The problem is this: If only a month ago many investors owned shares with the belief that there will be a steady growth of earnings moving forward; why did the stock take such a tremendous hit after posting, albeit disappointing, yet somewhat reasonable solid results? It seems that once again, emotions are the crux of the Crox.
Look at the fundamentals and it is exceedingly hard to comprehend how the stock is trading below the level it was when the essentially all of the information is similar to what was published in May 2007. Fundamentally, not much has changed except for the fact that growth is not expanding at the rate it had been for the past several quarters. Now, unless there is more that meets the eye with the latest announcement of earnings and projections, there is much more panic than logic involved in this sell-off – But you already know that. It is a well known fact that EPS growth slows once a company moves towards maturity. Look at Dell, Microsoft or even Merck. It is not simply the EPS growth percentage, it is also the ratios that are of importance here.
The truth is that Crocs has been the favorite of the “emotional trader”, those that are playing the home-game. The reason for the past run up being so strong was based on strong emotional ties to a stock because of love of past growth. These are the same investors who are now running for the hills – simply selling at any price because they are apparently holding low-cost-basis positions that they do not want to lose on. There is no logical reason for this massive sell-off. Really…
But what does logic have to do with this stock anyway? One more question: Where are all of the die-hard writers now? You know, the ones that were screaming to buy-buy-buy!

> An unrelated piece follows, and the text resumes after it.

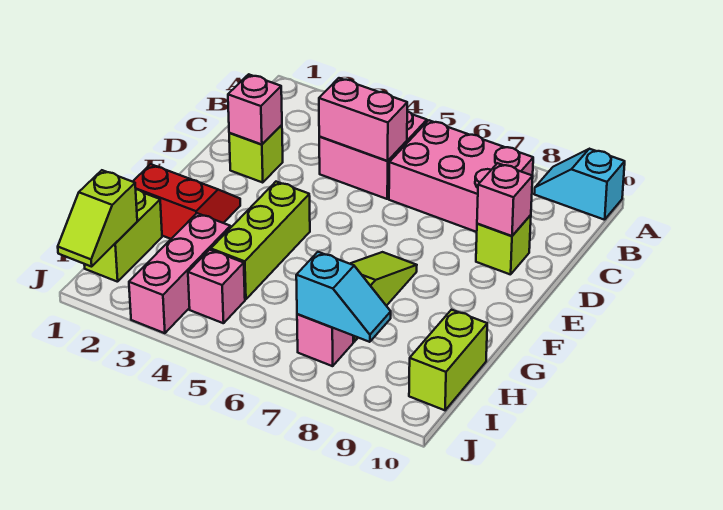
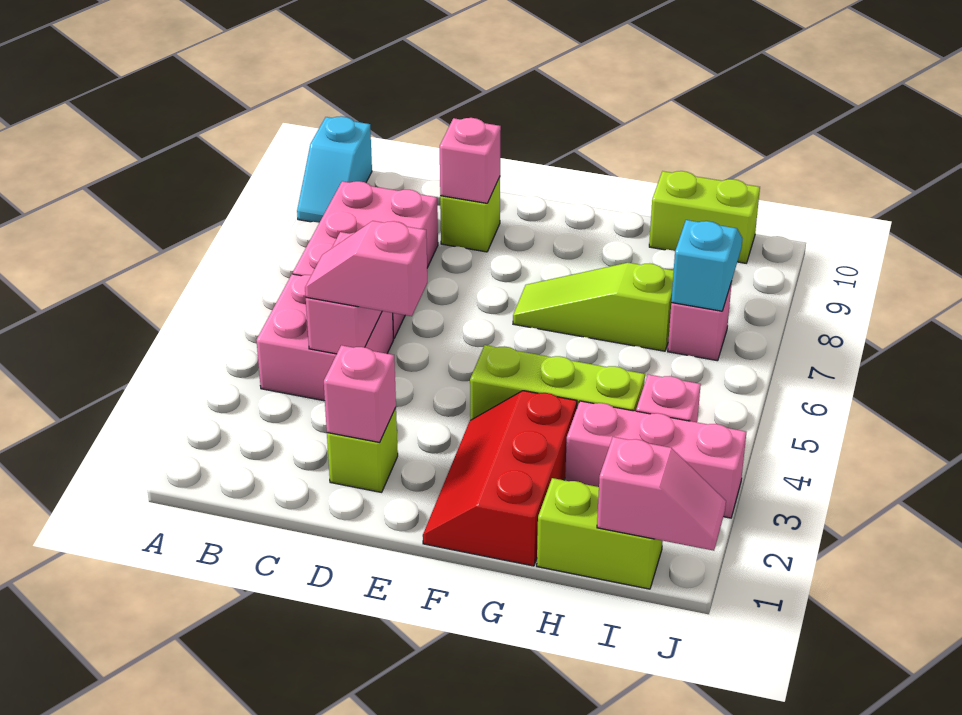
none -> pink 1x2 slope [305,221,427,316]
red 2x2 slope [133,164,240,239] -> red 2x3 slope [423,391,577,566]
lime 1x2 slope [58,170,137,267] -> pink 1x2 slope [597,437,726,551]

Why are they not here now, helping you with the situation when the decisions are much tougher. Frankly, running away and pretending the stock did not get cut in half will not provide comfort or direction. So, here is a life-ring: Hold on for the bounce. It is coming and will be strong.
Just to be clear: We sold/shorted at the peaks, now we are buyers in the valleys. Use logic here and profit should follow.
Horowitz & Company clients may hold LONG and/or SHORT positions in CROX.